No podcast “Últimos Passos”, a história completa da vida e da morte de Cláudia Lessin Rodrigues se abre ao público do século XXI pela voz de quem realmente deveria falar sobre: sua família e amigos. E as entrevistas permitiram isso, mas tem mais… O crime de feminicídio ganhou outro patamar aqui.
Para Cláudia, o fim foi ainda mais intenso e brutal, porque, depois de morta, seu corpo sendo içado surgiu em todos os cantos da mídia. O feminicídio sendo vendido, de bom grado, em rede nacional e com impunidade, para um público que lutava contra a Ditadura Militar e que já tratava as mulheres como lixo.
A CAUSA DA MORTE
Aqui não me interessa discursar sobre a arma física do crime. O que quero tentar entender é a razão justificada de forma vã. Em especial, porque sou incapaz de engolir o que foi falado sobre.
Perante a lei, foi possível descobrir que Cláudia se recusou a sair com o filho de um bilionário, e os criminosos quiseram justificar seus atos asquerosos argumentando tal brutalidade por essa razão. Mas o que isso nos mostra?
A única verdade é que a arma do crime foi o gênero. Tanto da vítima quanto dos ceifadores. Porque, se Cláudia fosse homem, sua vida não correria risco só por se negar a ter relações com alguém. E se o playboy fosse uma mulher, a questão teria sido (no máximo) ciúme. Se seus gêneros não fossem o que eram, isso não teria acabado assim.
A ESTATÍSTICA DA ESTATÍSTICA
Em 2024, até o mês de outubro, foram registrados 1.128 casos de feminicídio no Brasil. Em 2023, a média foi de 1.463 casos. São números assustadores, especialmente quando entendemos que foram casos em que a justificativa da morte foi o gênero. E piora, porque a verdade mais assustadora é que vai acontecer muito mais. Sem pausa e sem fim.
A sociedade ainda nos vê como dispensáveis e substituíveis. Ponto. E olha que, sem mulheres, não havia úteros para colocar esses homens no mundo… A base da sociedade simplesmente é dispensável, e vai continuar sendo assassinada.
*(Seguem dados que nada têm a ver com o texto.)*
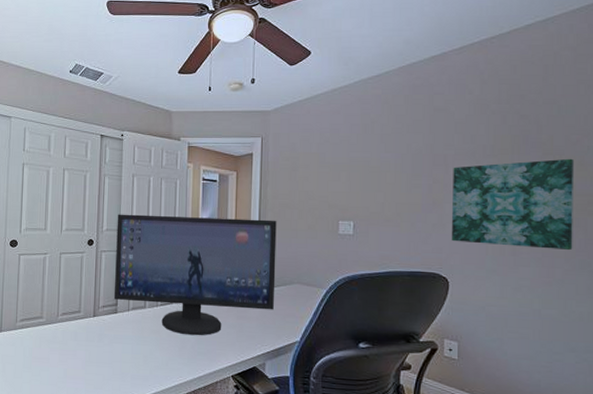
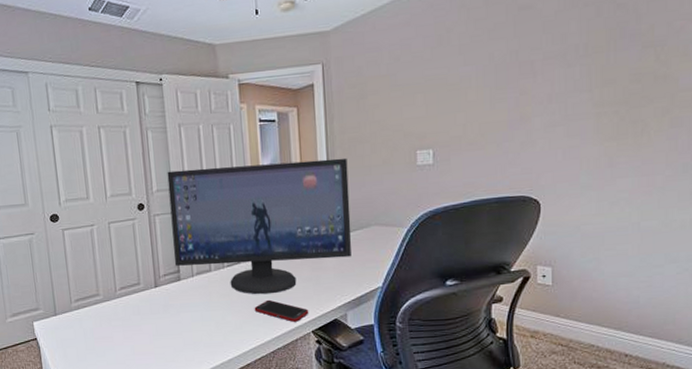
cell phone: none [180,340,231,365] -> present [254,299,309,322]
wall art: present [451,158,575,251] -> none [541,48,678,159]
Pensar nisso sempre me leva a lembrar de Simone de Beauvoir, que disse que não nascemos mulher, nos tornamos mulher. E apesar de amar essa frase e concordar muito com ela, uma grande parte minha discorda.
Mesmo obrigadas a nos tornarmos mulheres pela vida, nosso gênero sempre vai contar uma história. E não é uma história feliz. Nascer branca, preta, parda, mestiça, asiática, nativa, cis ou trans… Nascer sendo mulher sempre vai nos unir no crime de não ser um homem, mesmo que algumas usufruam de mais privilégios do que outras.
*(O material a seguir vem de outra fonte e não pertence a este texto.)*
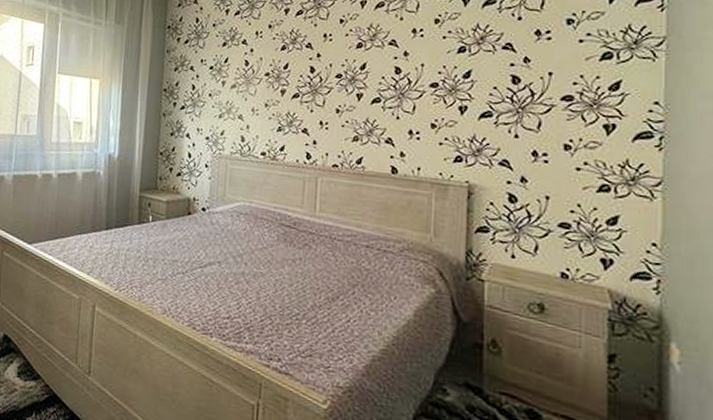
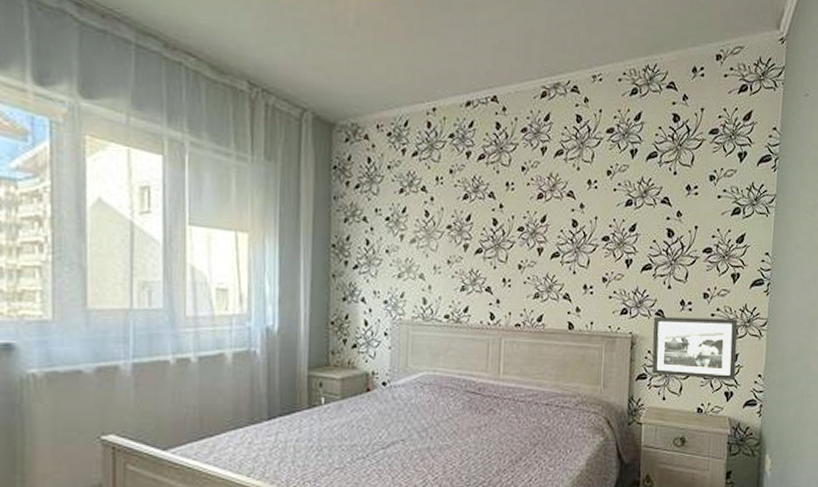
picture frame: none [495,166,617,247] -> present [652,316,738,381]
É como ter a letra escarlate tatuada na testa.
SOLUÇÕES PARA CLÁUDIAS
Tem algo mais que me choca nessa história: o caso Cláudia Lessin Rodrigues aconteceu no meio da Ditadura Militar, mas não foi um crime do regime de opressão. É uma estatística fora da estatística. Mas não quer que haja solução para todas as “Cláudias”.
Não há resposta ou data para o fim do genocídio feminino. É apenas uma cruz inevitável no nosso caminhar. Mas não quer dizer que tenhamos vontade de nascer homem em possíveis vidas futuras.
Tocar nesse ponto nos faz questionar casos recentes e populares, e notar o quanto são os casos de feminicídio que mais “chocam” o país, enquanto jamais acabam ou mudam algo. Programas sensacionalistas estão cheios de nós, mulheres, sendo mortas sem razão.
Mas isso me faz questionar: se homens estão menos acostumados a ser paquerados diretamente e consideram isso um crime, então estão mais propensos a ouvirem nãos — já que são eles quem vão atrás das mulheres… Se eles estão treinados a ouvirem não, por que alguns nãos são mais permissivos que outros? Antes de Cláudia, seu principal agressor já tinha ouvido recusas antes, obviamente. O que a diferencia?
Qual é o ponto fraco entre a mulher que eles escolhem matar e as que não foram mortas antes? Existe um padrão? Há regra? E o quanto a radicalização das redes sociais para a brutalidade do gênero masculino tem no ato de criar novos crimes como esses? O que nos faz ainda permitir e alimentar o discurso?
E a principal questão que me atormenta: o quanto nós, mulheres feministas, estamos alimentando esse comportamento ao compartilhar radicalizações (seja na crítica ou no deboche) ao invés de denunciar?